Si l’objectif était de « créer un espace de pensée pour le spectateur lui-même »[17], cette visée se voit renforcée par le jeu d’échelles de cadrage choisi pour les photos d’identification. Défilant une à une, en gros plans, celles-ci sont filmées au ralenti (les sept minutes utilisées pour filmer toutes les photos se transformeront en 93 minutes, durée du documentaire) et soumises à des micro-mouvements de la caméra. Ce procédé de slow motion se complète avec les fondus au noir et les fondus-enchaînés qui font que les contours des visages se transforment en ceux des images suivantes, notamment dans les cas de photos du même prisonnier prises à des moments différents de sa ou ses détentions : les images semblent bouger en même temps qu’elles apparaissent comme des spectres, soulignant la dimension fictionnelle de la mémoire. L’observation de Mariana Souto nous paraît prendre ici tout son sens : « (…) elles [les photos] ne sont pas statiques, mais cinématographiques » (Souto, 2015).

Le croisement entre images ralenties et travail du son au montage nous permet de dire qu’il y a une spatialisation du temps de l’image pour rester au rythme du son. Mais rester au rythme du son, c’est inscrire l’affect, le subjectif et le corps, répondant aux déplacements provoqués dans le canon. Serge Daney observait à propos de cette relation entre son, corps et image (absente) que « la voix implique tout le corps, y compris le cœur et les poumons, qui ne sont pas visibles » (Daney, 2013).

Caractérisé par l’opérationnalité désordonnante de l’archive sensible, l’intervalle et le déplacement comme mode opératoire à l’égard des normes dominantes, le dispositif de 48 peut offrir une solution à l’accès au hors-champ évoqué par Nancy Berthier. Dans le film, la violence du régime se matérialise dans un hors-champ immédiat et symboliquement très fort : le bourreau. On sait qu’il est là, par le dispositif même de la photographie, par tout ce qui en elle l’identifie comme judiciaire, et surtout par le visage et le regard des prisonniers, ce visage « exprès pour eux », car « on ne peut pas éviter la photo, mais le visage qu’on fait c’est nous qui le définissons, n’est-ce pas ? [00: 26:43] ». Ces éléments de l’image et ce visage, c’est ce qui réintroduit le hors-champ dans le champ : non pas comme un miroir, artifice « scolaire », mais par une dialectique exquise d’un retournement de l’image qui montre simultanément le trou béant, non fermé, de la violence et l’acte de subjectivation dans le geste « libre » du prisonnier qui crée un intervalle et brouille la distribution claire des places par le pouvoir. Il s’agit donc davantage d’un brouillage que d’une fracture de la ligne qui délimite le champ et le hors-champ.

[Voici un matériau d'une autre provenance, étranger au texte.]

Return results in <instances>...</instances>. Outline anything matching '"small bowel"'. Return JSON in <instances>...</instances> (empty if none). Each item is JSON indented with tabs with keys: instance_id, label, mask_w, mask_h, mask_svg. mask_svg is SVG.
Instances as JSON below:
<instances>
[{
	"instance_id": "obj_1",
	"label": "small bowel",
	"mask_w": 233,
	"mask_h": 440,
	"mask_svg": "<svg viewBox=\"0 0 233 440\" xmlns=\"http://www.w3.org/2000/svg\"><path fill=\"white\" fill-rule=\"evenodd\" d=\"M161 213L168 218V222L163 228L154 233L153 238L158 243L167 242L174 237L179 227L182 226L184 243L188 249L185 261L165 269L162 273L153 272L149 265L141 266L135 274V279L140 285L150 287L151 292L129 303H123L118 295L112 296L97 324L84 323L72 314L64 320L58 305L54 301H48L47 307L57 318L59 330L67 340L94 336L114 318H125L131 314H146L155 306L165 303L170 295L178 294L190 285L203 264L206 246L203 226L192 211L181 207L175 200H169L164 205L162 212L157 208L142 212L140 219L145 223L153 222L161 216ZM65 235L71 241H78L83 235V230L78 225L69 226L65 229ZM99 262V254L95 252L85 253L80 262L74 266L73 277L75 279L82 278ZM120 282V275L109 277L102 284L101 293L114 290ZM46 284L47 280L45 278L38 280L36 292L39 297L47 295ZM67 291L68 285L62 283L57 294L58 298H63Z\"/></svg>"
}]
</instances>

De la même manière, par leurs commentaires, les prisonniers et prisonnières empêchent que leurs photographies fonctionnent aujourd’hui comme identification, détermination d’une place attribuée. Ils ont été et sont toujours plus ou moins ce que le bourreau / l’institution de répression a essayé de fixer. Ils sont plus que des prisonniers, plus que des ex-prisonniers aussi, et c’est là le travail intervallaire incessant d’une archive sensible. En ce sens, le film ne se passe ni dans l’espace du « là », ni dans l’espace du « dehors » évoqués par Maria Galveias, mais dans leurs intervalles, leurs ralentissements, leurs dis-positions inédites du voir et du dire qui interrompent les modes dominants du visible et du dicible. Ce que nous apprend 48, c’est que les mémoires individuelles habitent toujours un espace-temps sensible, entre un « là » et son dehors. La production de cet intervalle n’est donc pas de l’ordre du souvenir[18] mais un lieu de la fiction au sein du documentaire qui, pour reprendre les termes de Garcia Abruñeiras, narrativise l’archive, la rachète « de la seule conservation pour l’activer comme artefacts de mémoire (…) (Garcia Abruñeiras, 2014 : 180). Garcia Abruñeiras pense ici à « l’image dialectique » de Walter Benjamin qui n’est pas pour ce dernier « de nature temporelle, mais de nature figurative » (Benjamin, 1989 : 477 ; Garcia Abruñeiras, 2014 : 181).

A toca do lobo de Catarina Mourão : « entre les images » ou une archive sensible de transmémoires

[Ma] voix et [mes] réflexions navigueront entre les images (…).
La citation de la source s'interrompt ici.